<<<<
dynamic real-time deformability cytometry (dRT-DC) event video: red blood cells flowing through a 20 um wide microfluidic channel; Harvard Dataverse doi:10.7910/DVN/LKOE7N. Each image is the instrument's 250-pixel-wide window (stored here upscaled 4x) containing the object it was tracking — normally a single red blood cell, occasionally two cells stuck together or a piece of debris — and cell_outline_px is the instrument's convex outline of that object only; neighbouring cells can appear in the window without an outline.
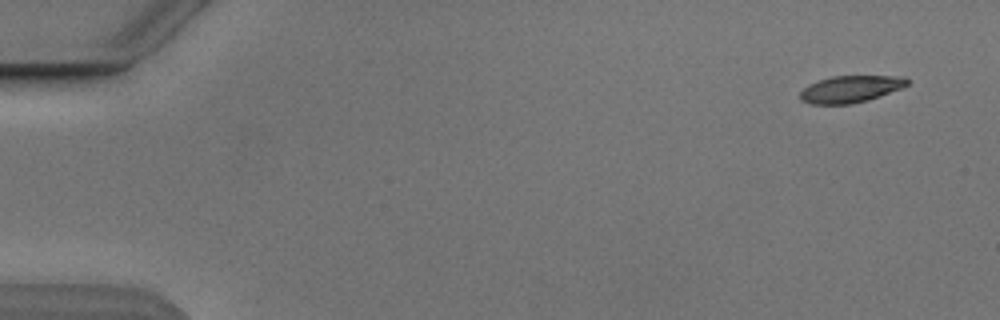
{"species": "Egyptian fruit bat (a non-hibernating species)", "species_latin": "Rousettus aegyptiacus", "temperature_condition": "cold", "stored_images_in_passage": 5, "camera_frame_rate_fps": 3000, "um_per_image_px": 0.085, "animal": {"sex": "male"}, "frame": {"image": 1, "passage_image": 1, "time_ms": 0.0, "image_size_px": [1000, 320], "cell_outline_px": [[908, 84], [904, 88], [868, 100], [852, 104], [812, 104], [800, 100], [800, 92], [808, 84], [832, 76], [904, 76], [908, 80]], "centroid_in_image_um": [72.31, 7.57], "position_along_channel_um": 12.7, "area_um2": 16.88}}
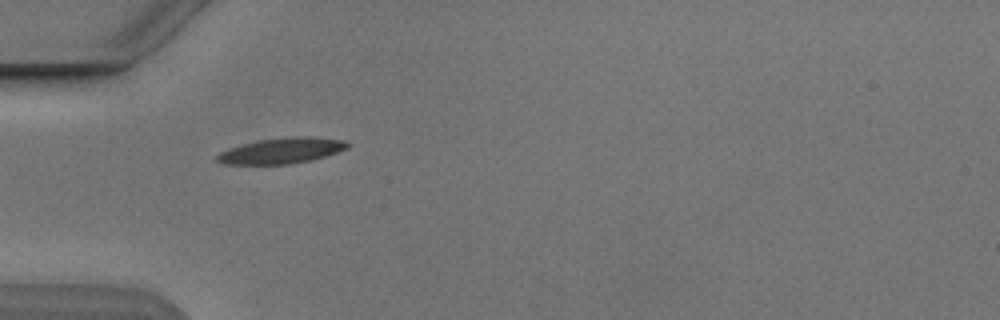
{"frame": {"image": 2, "passage_image": 5, "time_ms": 4.667, "image_size_px": [1000, 320], "cell_outline_px": [[348, 148], [312, 160], [292, 164], [224, 164], [216, 160], [216, 156], [220, 152], [228, 148], [260, 140], [288, 136], [308, 136], [344, 140], [348, 144]], "centroid_in_image_um": [23.93, 12.81], "position_along_channel_um": 61.1, "area_um2": 19.42}}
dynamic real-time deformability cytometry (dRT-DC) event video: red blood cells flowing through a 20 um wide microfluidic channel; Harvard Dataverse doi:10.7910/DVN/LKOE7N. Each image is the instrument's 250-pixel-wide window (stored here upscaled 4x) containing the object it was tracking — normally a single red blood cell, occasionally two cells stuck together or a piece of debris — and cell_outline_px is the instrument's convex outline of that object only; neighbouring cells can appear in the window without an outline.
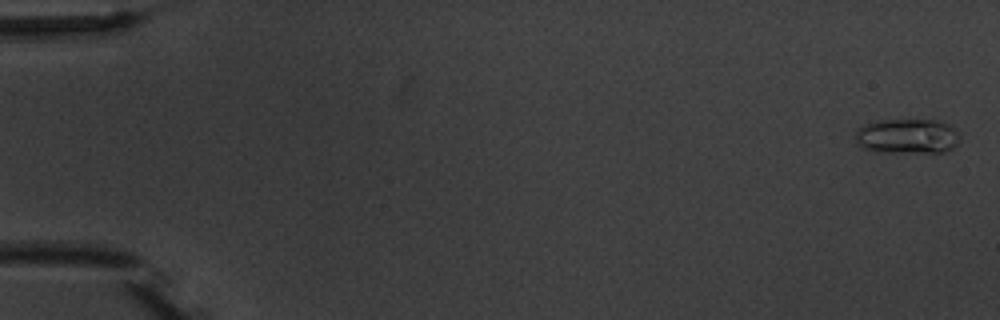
{"species": "common noctule bat (a hibernating species)", "species_latin": "Nyctalus noctula", "temperature_condition": "warm", "stored_images_in_passage": 6, "camera_frame_rate_fps": 3000, "um_per_image_px": 0.085, "animal": {"sex": "male", "body_mass_g": 20.1, "forearm_length_mm": 53.5}, "frame": {"image": 1, "passage_image": 1, "time_ms": 0.0, "image_size_px": [1000, 320], "cell_outline_px": [[960, 140], [952, 148], [944, 152], [884, 152], [864, 148], [856, 140], [856, 128], [864, 124], [880, 120], [936, 120], [948, 124], [960, 136]], "centroid_in_image_um": [77.12, 11.57], "position_along_channel_um": 7.9, "area_um2": 21.1}}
>>>>
| Problem requirements |
Quote all of the entries word for word, omitting any pictures.

| The completed task |
dynamic real-time deformability cytometry (dRT-DC) event video: red blood cells flowing through a 20 um wide microfluidic channel; Harvard Dataverse doi:10.7910/DVN/LKOE7N. Each image is the instrument's 250-pixel-wide window (stored here upscaled 4x) containing the object it was tracking — normally a single red blood cell, occasionally two cells stuck together or a piece of debris — and cell_outline_px is the instrument's convex outline of that object only; neighbouring cells can appear in the window without an outline.
{"species": "Egyptian fruit bat (a non-hibernating species)", "species_latin": "Rousettus aegyptiacus", "temperature_condition": "cold", "stored_images_in_passage": 5, "camera_frame_rate_fps": 3000, "um_per_image_px": 0.085, "animal": {"sex": "male"}, "frame": {"image": 1, "passage_image": 1, "time_ms": 0.0, "image_size_px": [1000, 320], "cell_outline_px": [[908, 84], [904, 88], [868, 100], [852, 104], [812, 104], [800, 100], [800, 92], [808, 84], [832, 76], [904, 76], [908, 80]], "centroid_in_image_um": [72.31, 7.57], "position_along_channel_um": 12.7, "area_um2": 16.88}}
{"frame": {"image": 2, "passage_image": 5, "time_ms": 4.667, "image_size_px": [1000, 320], "cell_outline_px": [[348, 148], [312, 160], [292, 164], [224, 164], [216, 160], [216, 156], [220, 152], [228, 148], [260, 140], [288, 136], [308, 136], [344, 140], [348, 144]], "centroid_in_image_um": [23.93, 12.81], "position_along_channel_um": 61.1, "area_um2": 19.42}}
dynamic real-time deformability cytometry (dRT-DC) event video: red blood cells flowing through a 20 um wide microfluidic channel; Harvard Dataverse doi:10.7910/DVN/LKOE7N. Each image is the instrument's 250-pixel-wide window (stored here upscaled 4x) containing the object it was tracking — normally a single red blood cell, occasionally two cells stuck together or a piece of debris — and cell_outline_px is the instrument's convex outline of that object only; neighbouring cells can appear in the window without an outline.
{"species": "common noctule bat (a hibernating species)", "species_latin": "Nyctalus noctula", "temperature_condition": "warm", "stored_images_in_passage": 6, "camera_frame_rate_fps": 3000, "um_per_image_px": 0.085, "animal": {"sex": "male", "body_mass_g": 20.1, "forearm_length_mm": 53.5}, "frame": {"image": 1, "passage_image": 1, "time_ms": 0.0, "image_size_px": [1000, 320], "cell_outline_px": [[960, 140], [952, 148], [944, 152], [884, 152], [864, 148], [856, 140], [856, 128], [864, 124], [880, 120], [936, 120], [948, 124], [960, 136]], "centroid_in_image_um": [77.12, 11.57], "position_along_channel_um": 7.9, "area_um2": 21.1}}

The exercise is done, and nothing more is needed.